I can sum it up in one word; practice. There's no easy way to do it. I think that you have to really become familiar with the instrument, but, treat it like a completely NEW instrument. I play fretless bass not bass. They are very different instruments with different approaches. Just because you play bass, doesn't mean you can play fretless bass, and vice versa. You have to "feel" the notes with a fretless, and not get completely paranoid about tuning, but at the same time, it does have to be in tune. Sounds like an oxymoron, I know, but that's the best way that I can describe the process. For that reason, I don't like fretless basses with lines (or "training wheels", as a good friend describes them) as you spend your time fixated on keeping your fingers exactly on the lines, with the occasional slide, which ends up sounding like a fretted bass. They're supposed to sound wide; that's what gives them character. But they're still supposed to be in tune. Now, when you've got that under control, then start adding more notes for chords.. Then the fun really starts!
Jamie: Oh, the dreaded "P" word. I guess it really does always come back to that... Thanks for giving me a few ideas to try out. I think you're absolutely right about fretless instruments -- I'm going to start trying to think of my fretless guitar as a completely unique instrument.

So what's next for Gypsy Soul? Do you guys have any long term goals for the band?
Cilette: Long term goals...hummm. Thatís a potent question!

We plan to keep making the best music we can in hopes of reaching global audiences. We want to perform in the most beautiful places in the world with a diverse line up of the most gifted musicians we can find. We both have a deep affinity for travel and embracing different cultures. So the possibility of expanding our international touring to places like South Africa, more of Europe and Asia is extremely exciting for us. As our foreign licensing opportunities grow over the next few years, it will allow us the freedom to tour in countries where the promotional ground-work has been laid and audiences have some familiarity with our work.

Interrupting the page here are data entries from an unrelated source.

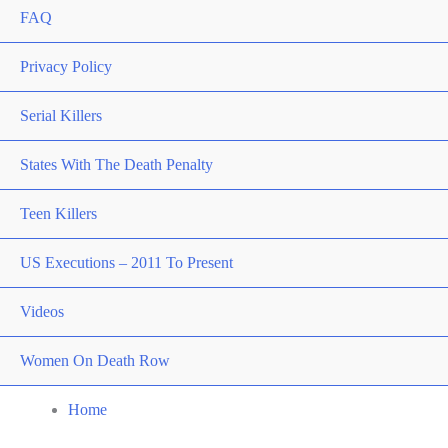
FAQ
Privacy Policy
Serial Killers
States With The Death Penalty
Teen Killers
US Executions – 2011 To Present
Videos
Women On Death Row
Home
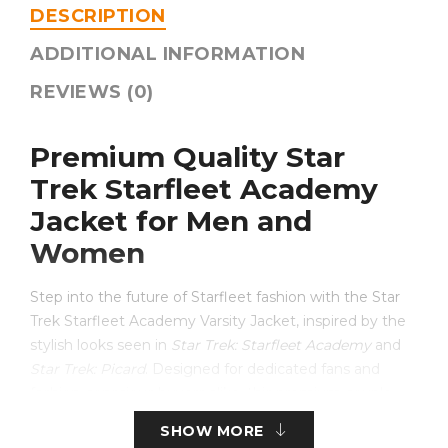
DESCRIPTION
ADDITIONAL INFORMATION
REVIEWS (0)
Premium Quality Star
Trek Starfleet Academy
Jacket for Men and
Women
Step into the future of Starfleet fashion with the Star
Trek Starfleet Academy Varsity Jacket, inspired by the
stylish looks seen in
Star Trek: Starfleet Academy
and
Star Trek: Picard
. Designed for dedicated fans and
fashion-conscious buyers alike, this premium couple
jacket combines the classic varsity silhouette with
SHOW MORE
modern Star Trek-inspired details.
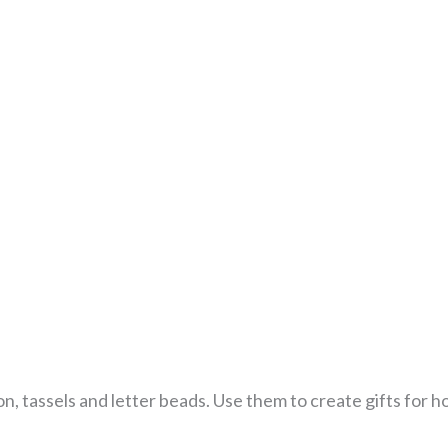
n, tassels and letter beads. Use them to create gifts for ho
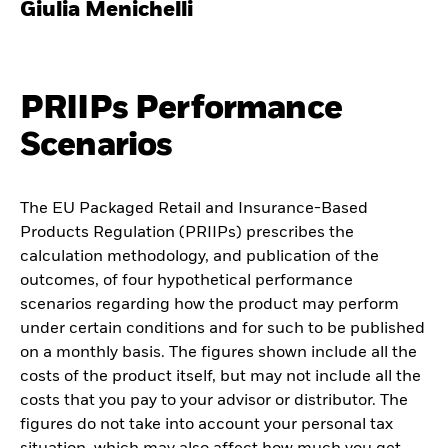
Giulia Menichelli
PRIIPs Performance
Scenarios
The EU Packaged Retail and Insurance-Based
Products Regulation (PRIIPs) prescribes the
calculation methodology, and publication of the
outcomes, of four hypothetical performance
scenarios regarding how the product may perform
under certain conditions and for such to be published
on a monthly basis. The figures shown include all the
costs of the product itself, but may not include all the
costs that you pay to your advisor or distributor. The
figures do not take into account your personal tax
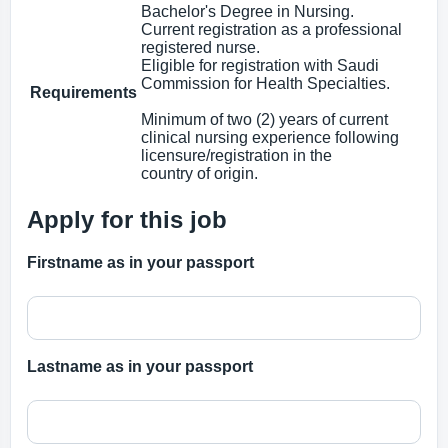
Bachelor's Degree in Nursing.
Current registration as a professional
registered nurse.
Eligible for registration with Saudi
Commission for Health Specialties.
Requirements
Minimum of two (2) years of current
clinical nursing experience following
licensure/registration in the
country of origin.
Apply for this job
Firstname as in your passport
Lastname as in your passport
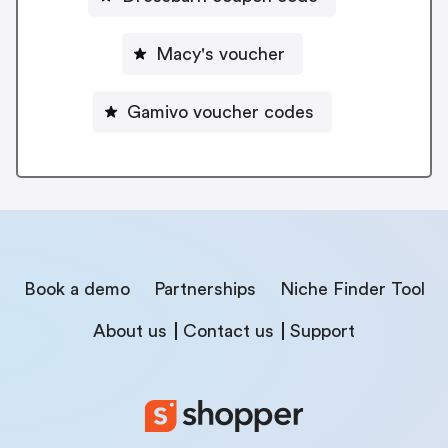
Macy's voucher
Gamivo voucher codes
Book a demo
Partnerships
Niche Finder Tool
About us
Contact us
Support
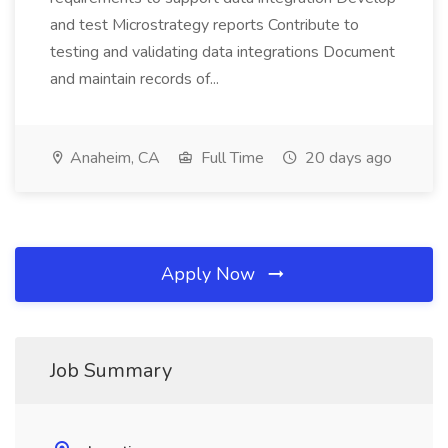
and test Microstrategy reports Contribute to
testing and validating data integrations Document
and maintain records of...
Anaheim, CA
Full Time
20 days ago
Apply Now
Job Summary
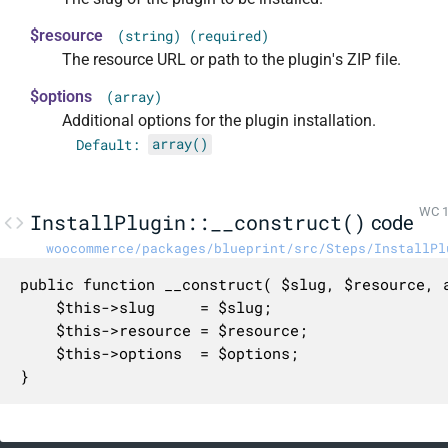
$resource
(string) (required)
The resource URL or path to the plugin's ZIP file.
$options
(array)
Additional options for the plugin installation.
Default:
array()
WC 1
InstallPlugin::__construct()
code
woocommerce/packages/blueprint/src/Steps/InstallPl
public function __construct( $slug, $resource, a
	$this->slug     = $slug;

	$this->resource = $resource;

	$this->options  = $options;

}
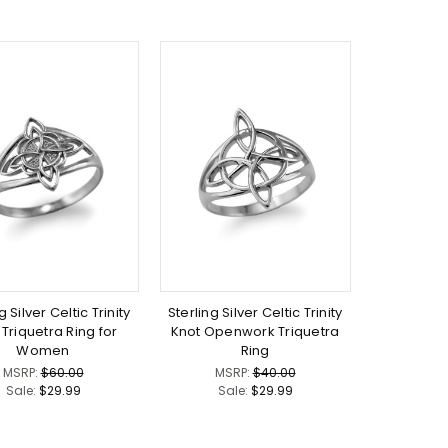
g Silver Celtic Trinity
Sterling Silver Celtic Trinity
 Triquetra Ring for
Knot Openwork Triquetra
Women
Ring
MSRP:
$60.00
MSRP:
$40.00
Sale:
$29.99
Sale:
$29.99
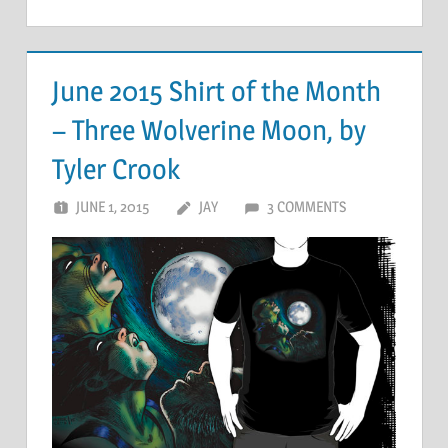
June 2015 Shirt of the Month
– Three Wolverine Moon, by
Tyler Crook
JUNE 1, 2015
JAY
3 COMMENTS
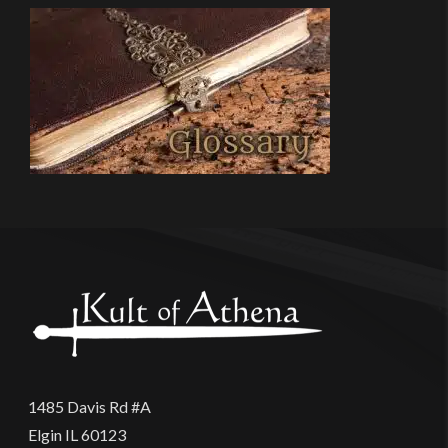
1485 Davis Rd #A
Elgin IL 60123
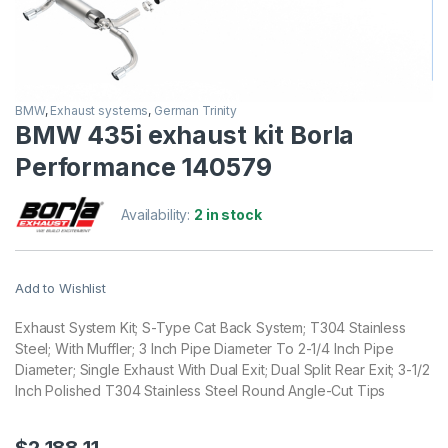
BMW
,
Exhaust systems
,
German Trinity
BMW 435i exhaust kit Borla
Performance 140579
Availability:
2 in stock
Add to Wishlist
Exhaust System Kit; S-Type Cat Back System; T304 Stainless
Steel; With Muffler; 3 Inch Pipe Diameter To 2-1/4 Inch Pipe
Diameter; Single Exhaust With Dual Exit; Dual Split Rear Exit; 3-1/2
Inch Polished T304 Stainless Steel Round Angle-Cut Tips
$
2,188.11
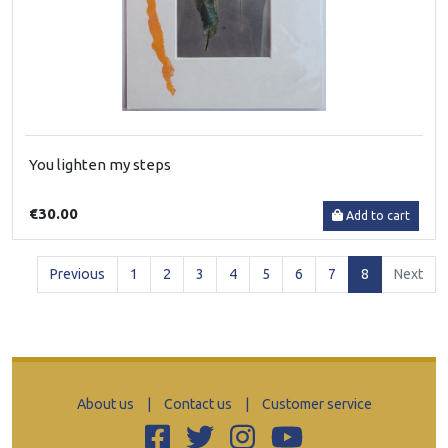
You lighten my steps
€30.00
Add to cart
(current)
Previous
1
2
3
4
5
6
7
8
Next
About us
|
Contact us
|
Customer service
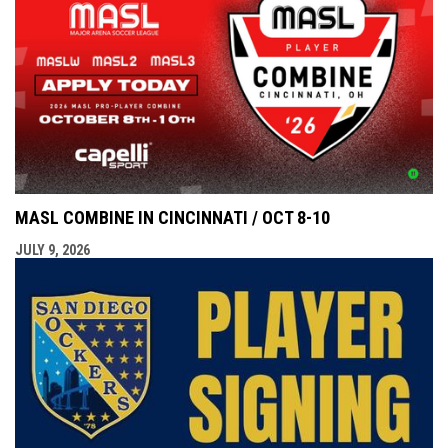
MASL COMBINE IN CINCINNATI / OCT 8-10
JULY 9, 2026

In addition, we both feel that one can always improve at their craft and speaking for myself, I intend to broaden my lyrical scope and am always searching for new methods to strengthen my voice and body for longevity. We both also love giving workshops for music and art students at colleges and universities. Not having kids of our own (at least not the two legged kind) doing the seminars/workshops is incredibly gratifying. It is amazing how much we learn from the students. We try to impart a real sense of possibility knowing that when you're just starting out in the music business, there are a lot of pitfalls and heartaches. We hope in sharing our experiences that perhaps we can help to inspire some creative and exciting approaches and help the students to avoid as much anguish as possible.

We are grateful everyday for our small successes and being able to make our living solely from music for the last decade as Gypsy Soul. It certainly would be lovely to believe that the next ten and twenty years will continue to bring more opportunities to share our music globally, to participate in innovative new collaborations and to choose music and film projects that deeply inspire us. There's never a shortage of ideas or desires between us. The challenge is trying to fit it all into the 24 hours we've been given each day and learning to strike a healthy balance between our creative time, the daily business, touring and personal time. Now, that's the hard part.
"We plan to keep making the best music we can in hopes of reaching global audiences."

- Cilette Swann (Gypsy Soul)
Jamie: Thanks Cilette and Roman -- this has been a great conversation! Best of luck in the future and let's stay in touch!